It’s World Cup crunch time. The group stages are over and it will be knockout games to the final from here on in. From the performances we’ve seen so far, there are numerous contenders for the title. Brazil, the favourites at the start of the tournament, haven’t wowed, and title holders Spain are already out of the running.
If you’re looking to predict how the tournament will progress – and perhaps how your sweepstake will fare if you’re still in it – a good look at the performance data can tell us how things might turn out. This kind of data analysis is the business of analytics, a growth industry described by the Harvard Business Review as the “sexiest job of the 21st Century”.
Analytics can be divided into two main areas: explanatory analytics and predictive analytics. The former is backward-looking, a forensic investigation of what has happened and why. The latter, predictive analytics, is forward-looking, forecasting what will happen in the future.
The two are connected. Better understanding of the past can help improve our forecasts of the future. Predictive analytics in one way or another extrapolates from the past into the future. It assumes continuity, but uncertainty always remains because of the myriad chance events that can influence future outcomes.
Predicting who will win the World Cup is a good exemplar of the problems faced by predictive analytics. Just look at Spain, reigning European and World champions and one of the pre-tournament favourites but yet on an early flight home after losing to the Netherlands and Chile. And who would have predicted before the World Cup started that Costa Rica would qualify as group winners against three teams ranked in the top ten by FIFA, all previous World Cup winners – England, Italy and Uruguay.
What the group games tell us
Exploratory analytics applied to the team performance data from the group games can give us a clearer understanding of current form and which teams are best placed to succeed. Statistical analysis shows that the key performances indicators (KPIs) that are most closely correlated with winning at this World Cup include: completed passes, high activity distance covered, shot accuracy, tackles, clearances and fouls committed. Combining these KPIs with goals scored and conceded, it is possible to produce current form team ratings going into the knockout phases and use these ratings to predict the likely destination of the World Cup.
Current form team rankings after the group stage:
- The Netherlands
- Costa Rica
The Netherlands top the ratings which is no surprise after winning all three group games including their comprehensive 5-1 defeat of Spain. Much more surprising is that Colombia rank second, also with a 100% record in the group games. The Netherlands and Colombia are in the opposite halves of the draw so could conceivably meet in the World Cup Final. But to do so would probably require Colombia to beat Brazil in the Quarter Finals and then beat either France or Germany in the Semi-Finals while the Netherlands will most likely need to triumph over Argentina in the Semi-Finals.

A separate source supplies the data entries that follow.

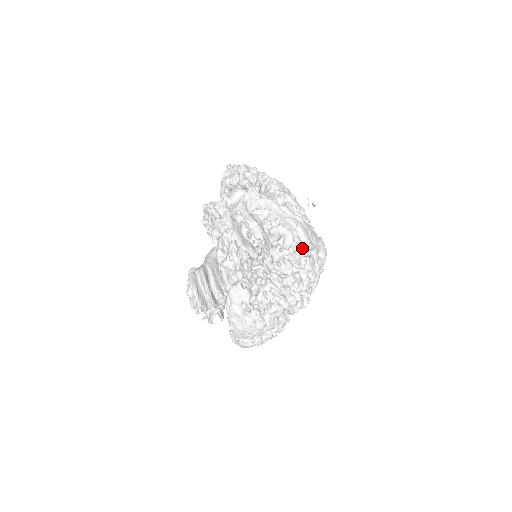
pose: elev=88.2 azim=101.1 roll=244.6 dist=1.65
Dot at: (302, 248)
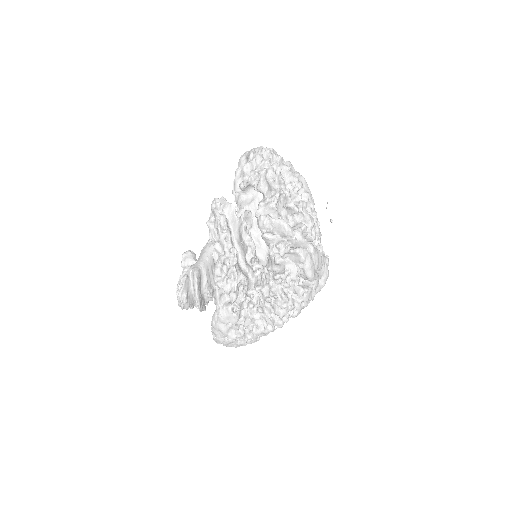
Dot at: (304, 278)
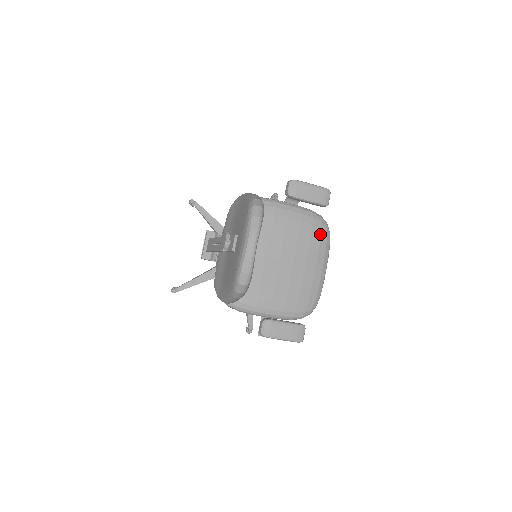
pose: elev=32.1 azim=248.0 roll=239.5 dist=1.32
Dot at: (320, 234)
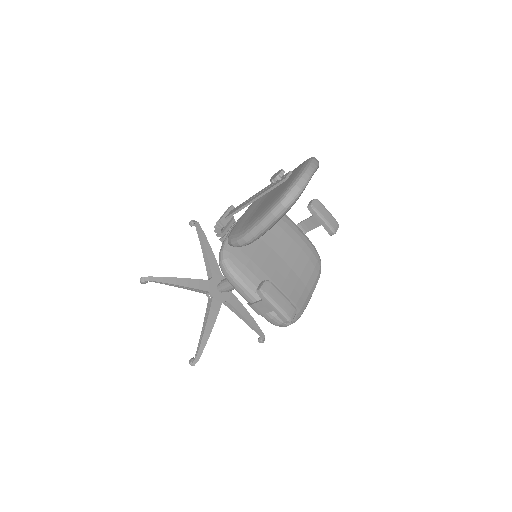
Dot at: (316, 263)
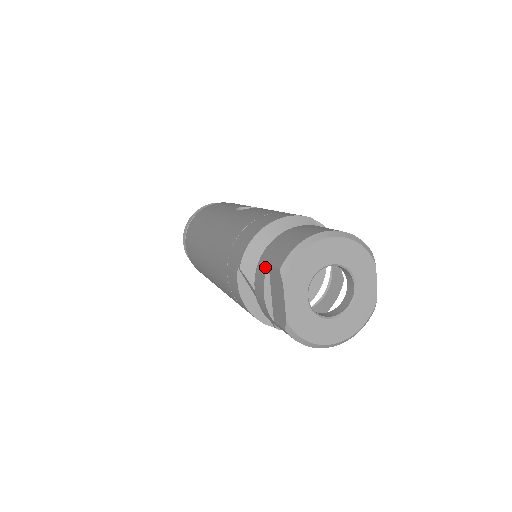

Brazil rank fourth and Argentina rank sixth based on their team KPIs, reflecting that the form of both of these teams has been a little patchy so far. Brazil could only draw with Mexico, and Argentina only sneaked past Iran with a late winner in stoppage time. But with Neymar and Messi in their teams Brazil and Argentina have the individual genius to go all the way.
The Last 16 games all look very predictable based on current form and at least on paper all of the group winners should progress. But the Quarter Finals look very hard to call, other than the Netherlands who should beat the winners of the Costa Rica-Greece game. Colombia, as already suggested, should beat Uruguay and could surprise Brazil. If France get past Nigeria and Germany beat Algeria, then a France-Germany Quarter Final might need penalties to separate the teams. And Belgium could push Argentina all the way if both teams as expected win their Last 16 games.

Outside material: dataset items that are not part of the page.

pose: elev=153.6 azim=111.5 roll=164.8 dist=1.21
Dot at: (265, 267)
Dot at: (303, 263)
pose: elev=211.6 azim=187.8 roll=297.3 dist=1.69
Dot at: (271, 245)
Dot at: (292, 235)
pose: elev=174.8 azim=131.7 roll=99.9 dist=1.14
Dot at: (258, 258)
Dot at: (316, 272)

So, who will win the World Cup?
Although the ratings put the Netherlands as favourites based on their form in the group games, the main conclusion from the statistical analysis of the games is that this is possibly one of the most open and competitively balanced World Cup tournaments ever, with all of the group winners having some grounds for optimism.
The Netherlands against Colombia in the World Cup Final had long odds before the tournament started but those odds have now shortened considerably. The bookmakers still make Brazil favourites followed by Germany and Argentina. And you cannot discount either France or Belgium.

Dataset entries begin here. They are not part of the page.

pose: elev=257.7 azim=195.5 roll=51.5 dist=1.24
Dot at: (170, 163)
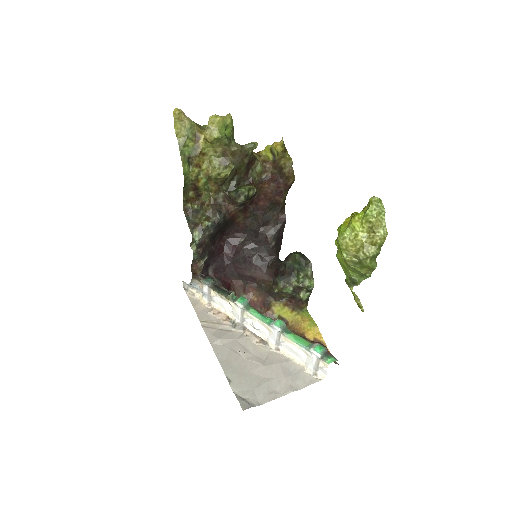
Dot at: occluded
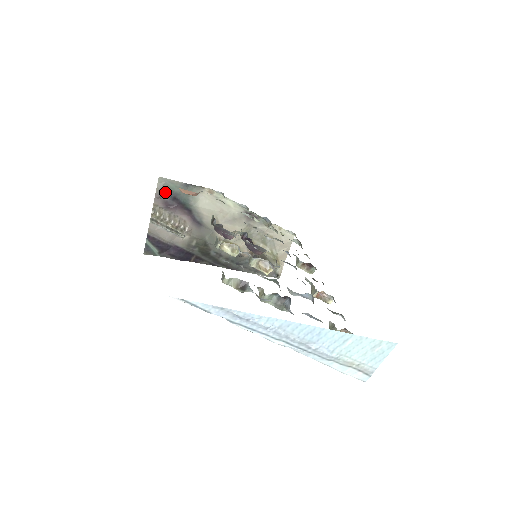
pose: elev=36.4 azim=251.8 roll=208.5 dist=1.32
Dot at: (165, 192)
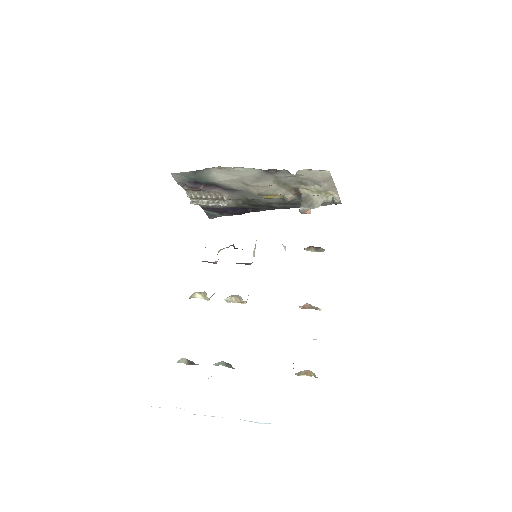
Dot at: (185, 181)
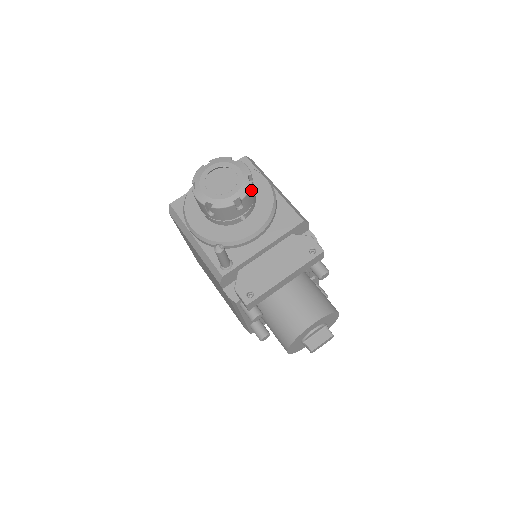
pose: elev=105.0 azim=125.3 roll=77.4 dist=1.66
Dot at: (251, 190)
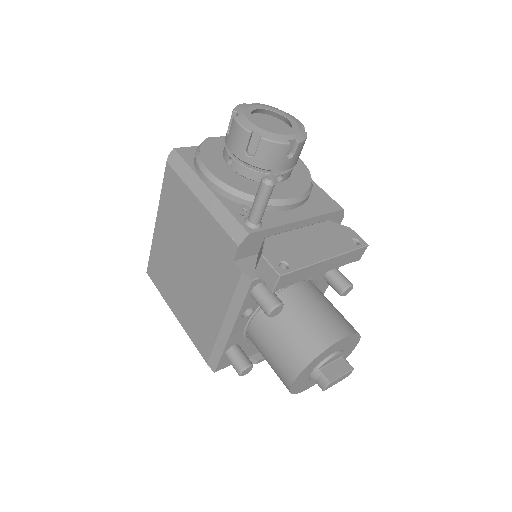
Dot at: (304, 143)
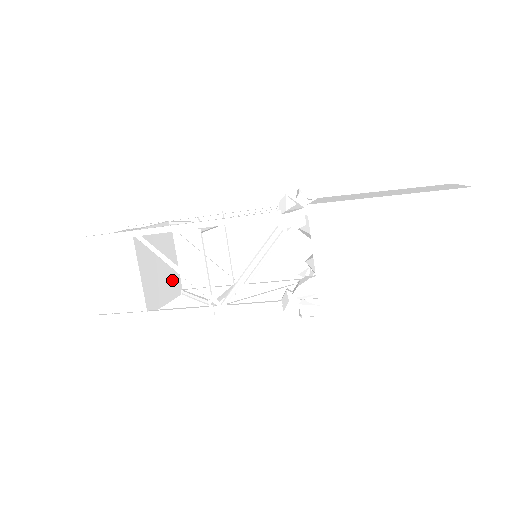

Predicting the World Cup even after half the teams have been eliminated remains very difficult. Indeed based on the team ratings Croatia would have been predicted to reach the Quarter Finals but the quality of their play did not translate into results. We just do not know who will lift the trophy and it is that uncertainty of outcome that makes this year’s World Cup so interesting. The only certainty over the next two weeks is that football fans around the world are going to be gripped and entertained by some tense and exciting games. And there will probably be some surprises so don’t take the table above as gospel.